Neurons of the lower brain stem maintain resting levels of arterial pressure (AP), mediate reflex responses from cardiopulmonary receptors, and are an important site of the hypotensive actions of a2-adrenergic agonists. Details of the pathways and transmitters that mediate tonic and reflex control of AP are emerging. Afferent fibers of cardiopulmonary receptors in the ninth and tenth nerves terminate bilaterally in the nucleus of the tractus solitarius (NTS). Although some neurons contain substance P, the primary neurotransmitter appears to be the excitatory amino acid L-glutamate (L-glu). Neurons in rostral ventrolateral medulla, which most probably comprise the Cl group of epinephrine neurons, are also critical in AP control. Cl neurons project to innervate cholinergic preganglionic sympathetic neurons in the spinal cord.
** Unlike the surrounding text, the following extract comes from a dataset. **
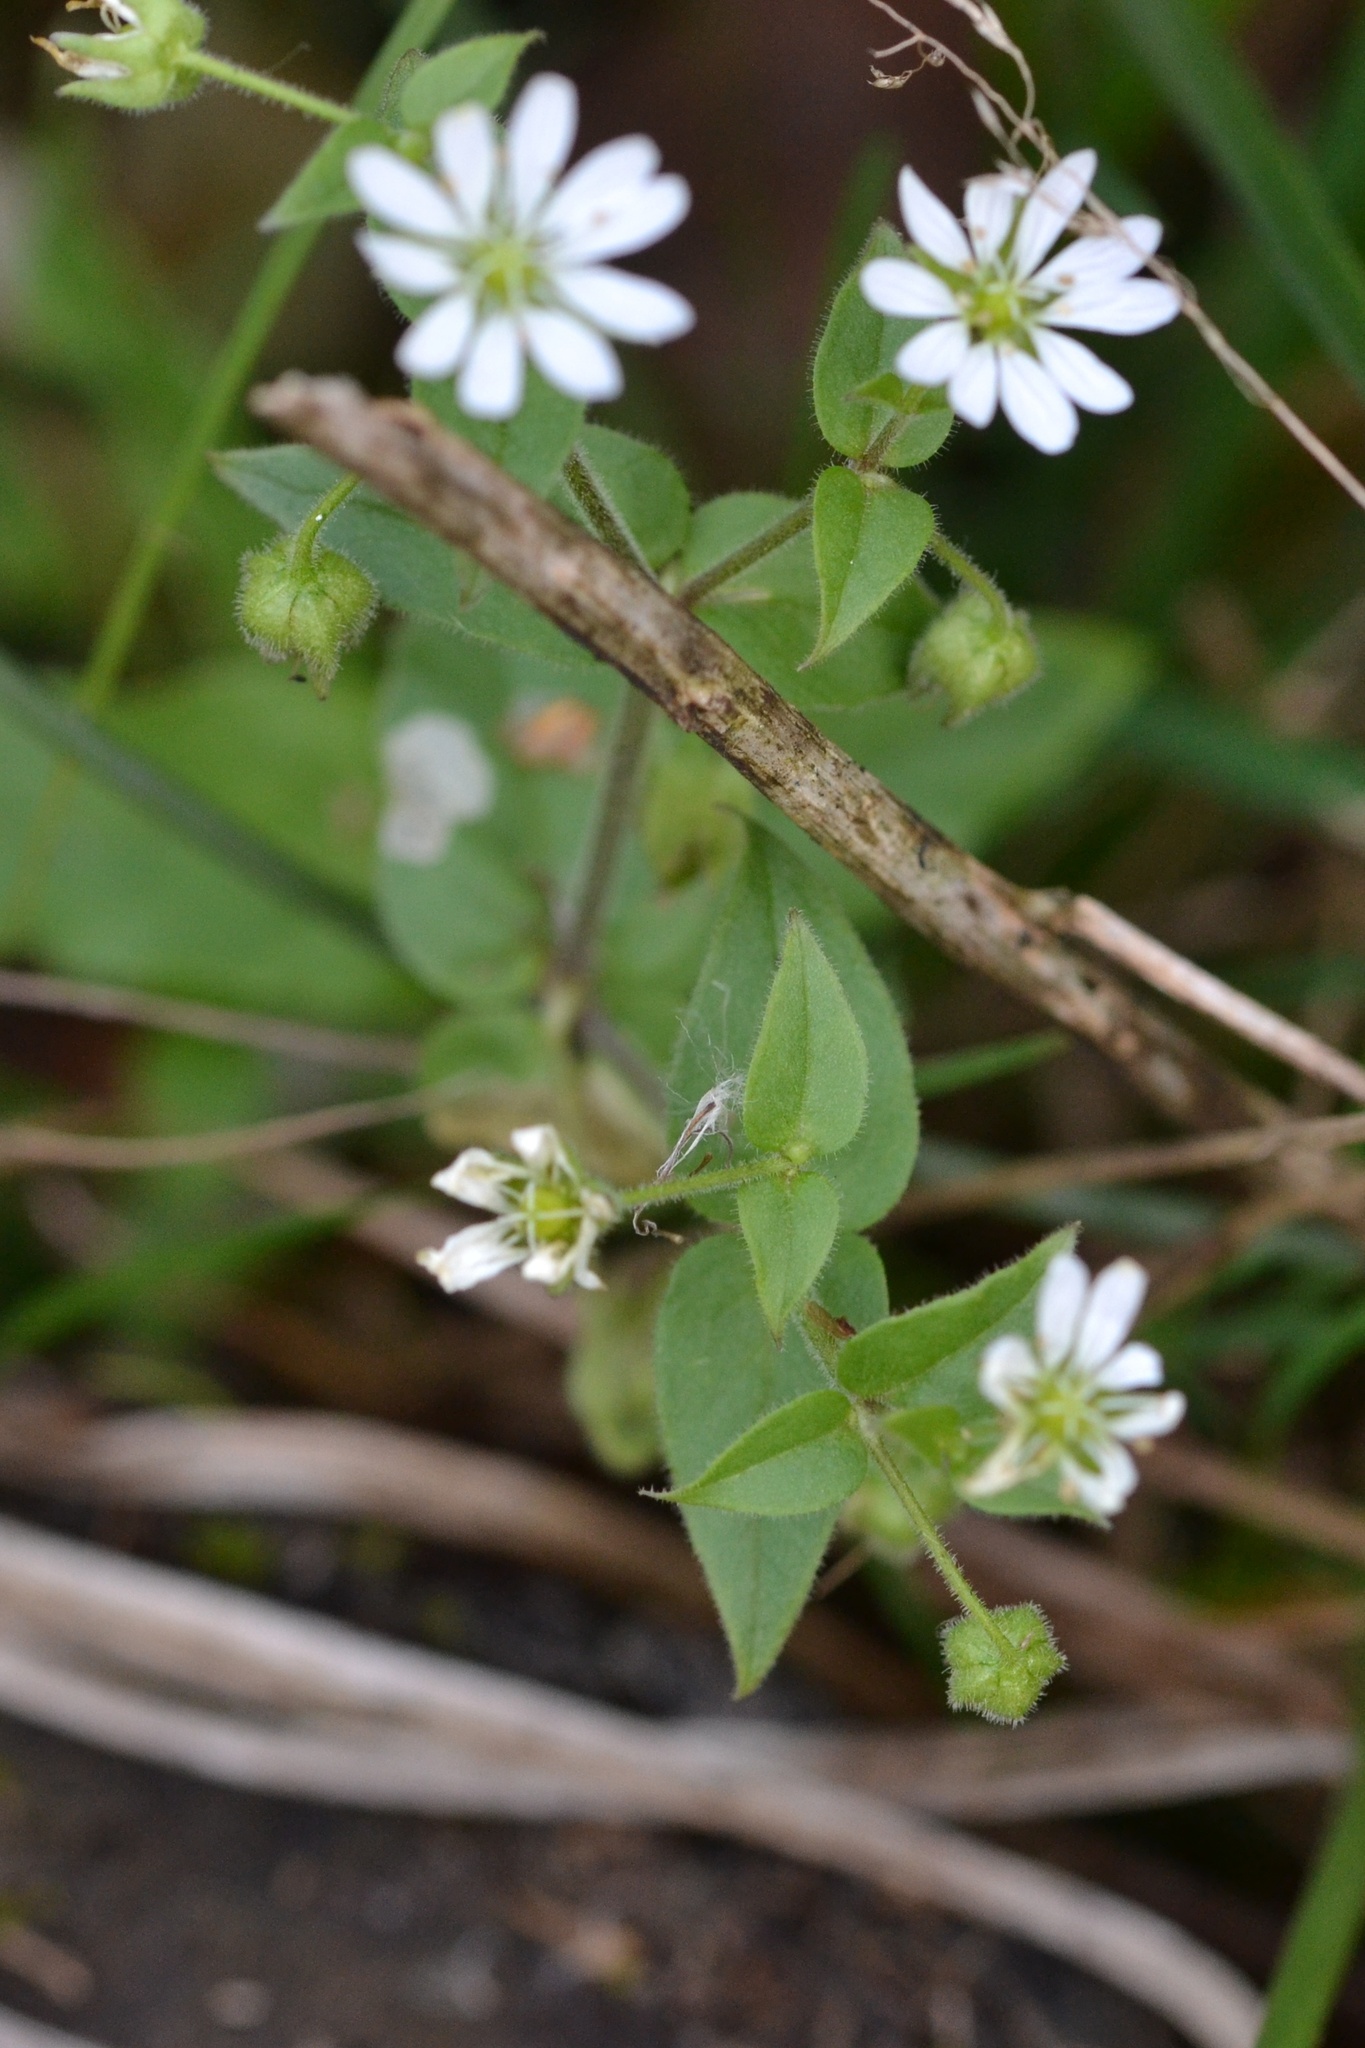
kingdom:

Stimulation of the Cl area electrically or with L-glu increases AP, while lesions or local injection of the inhibitory amino acid gamma-aminobutyric acid (GABA) lowers AP to levels comparable to spinal cord transection. Lesions of Cl neurons or their pathways abolish vasodepressor reflexes from baroreceptors and vagal afferents. In contrast, noradrenergic neurons of the caudal ventrolateral medulla, the Al group, project rostrally to innervate, in part, vasopressin neurons of the hypothalamus. Stimulation of Al neurons lowers AP, while lesions or GABA elevates it. We propose that Cl neurons comprise the so-called tonic vasomotor center of the brain stem and also mediate, via a projection from the NTS, the vasodepressor limb of baroreflexes. The NTS-C1 projection may be GABAergic.